Politica

La febbre del voto

Si è riaperta la campagna elettorale. E’ una maledizione italiana: durano mesi e mesi e quando si è votato il sistema restituisce rigidità, ma non stabilità, intesa come continuità dell’azione di governo. Quindi si comincia a ragionare su quel che viene dopo.

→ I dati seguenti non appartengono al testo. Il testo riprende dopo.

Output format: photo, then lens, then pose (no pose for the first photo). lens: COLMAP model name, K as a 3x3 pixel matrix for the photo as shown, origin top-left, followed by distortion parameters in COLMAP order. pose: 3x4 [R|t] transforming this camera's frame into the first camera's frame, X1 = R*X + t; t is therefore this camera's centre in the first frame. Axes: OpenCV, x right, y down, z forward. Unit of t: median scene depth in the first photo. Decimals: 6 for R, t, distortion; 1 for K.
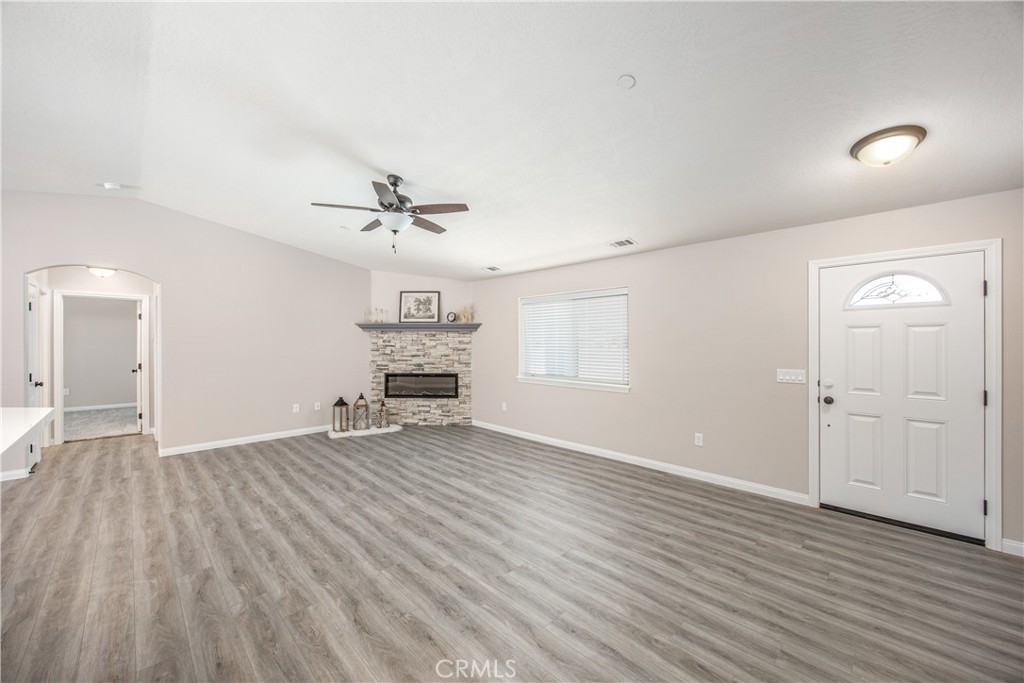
lens RADIAL K [[393.8, 0, 511.9], [0, 393.8, 344.3], [0, 0, 1]] dist [-0.000820, 0.000066]
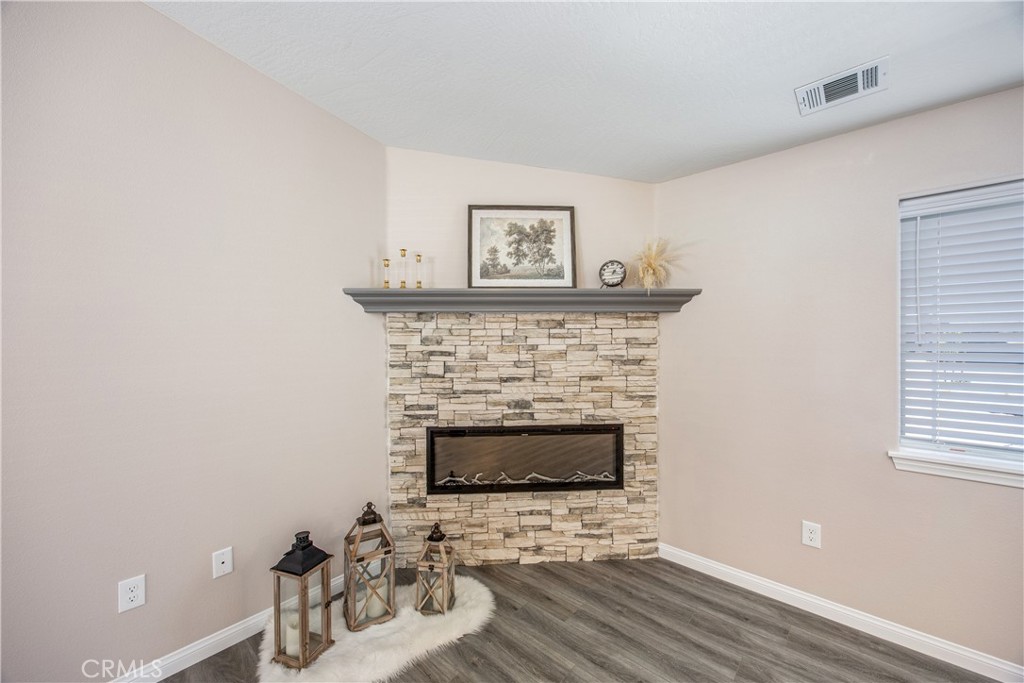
lens RADIAL K [[393.8, 0, 511.9], [0, 393.8, 344.3], [0, 0, 1]] dist [-0.000820, 0.000066]
pose [[0.997452, -0.008664, 0.070814, -0.270352], [0.008374, 0.999955, 0.004392, -0.005398], [-0.070849, -0.003787, 0.997480, 0.630168]]
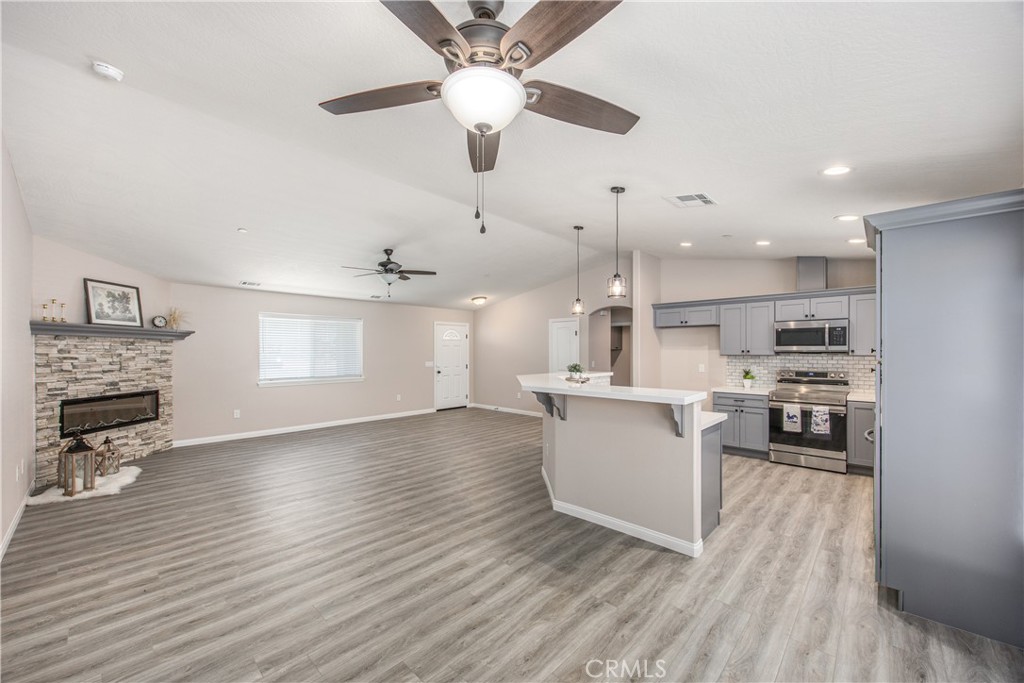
lens RADIAL K [[393.1, 0, 513.9], [0, 393.1, 350.6], [0, 0, 1]] dist [-0.009039, -0.000182]
pose [[-0.035772, -0.000033, 0.999360, -0.988172], [0.006986, 0.999976, 0.000283, -0.003683], [-0.999336, 0.006992, -0.035770, 0.280220]]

Sarebbe un bene votare subito, immediatamente, invece sarà un lungo strazio. Ad oggi non si sono ancora verificati i voti espressi dieci mesi fa, non si è ancora applicata la legge per la corretta attribuzione dei seggi al Senato, e su questo Capezzone fa lo sciopero della fame, non si sono, dunque, ancora chiuse le urne scorse che si pensa alle future.
Il discorso di Prodi, alla Camera, ne è una dimostrazione: il risanamento dei conti è fatto, dice, adesso abbassiamo le tasse. La classica euforia da moribondi. Il centro destra ha sostenuto, per anni, di volere abbassare le tasse, c’è riuscito in modo marginale e s’è beccato i frizzi ed i lazzi della sinistra che, con fondamento, richiamava il problema del debito pubblico. Sta di fatto che la finanziaria 2006 (Tremonti) ha portato un gettito fiscale enorme, superiore alle previsioni, creando le condizioni per il controllo della spesa pubblica e la diminuzione della pressione fiscale. La risposta del nuovo governo è stata: siamo al disastro, c’è un buco, aumentiamo le entrate (quindi le tasse) di altri 34 miliardi. Il buco non c’era, il disastro si chiama debito pubblico, ed è lì da lustri, la finanziaria di Prodi, approvata due mesi fa, non ha ancora dispiegato i suoi effetti e, adesso, il suo autore dice: missione compiuta, giù le tasse. Se non è campagna elettorale, è ubriachezza.
Parte l’ennesima campagna al rialzo, zeppa di spropositi, in cui nessuno ha voglia di dir cose sensate sui problemi veri, preferendo ruzzare con le bandiere, magari fregando quella dell’avversario. Se si chiudesse subito la partita, la cosa avrebbe un senso e, ancora una volta, come sempre da quando si è sul limaccioso lastricato della seconda Repubblica, il governo perderebbe le elezioni. Nessuno che stia governando, al momento del voto, le ha mai vinte. Mandare a casa Prodi sarebbe cosa buona e giusta, ma è quello il problema più grosso. Ci fosse una classe dirigente, se lo porrebbe, senza aspettare che siano le urne a risolverlo, quasi fossero un sorteggio e non un’elezione.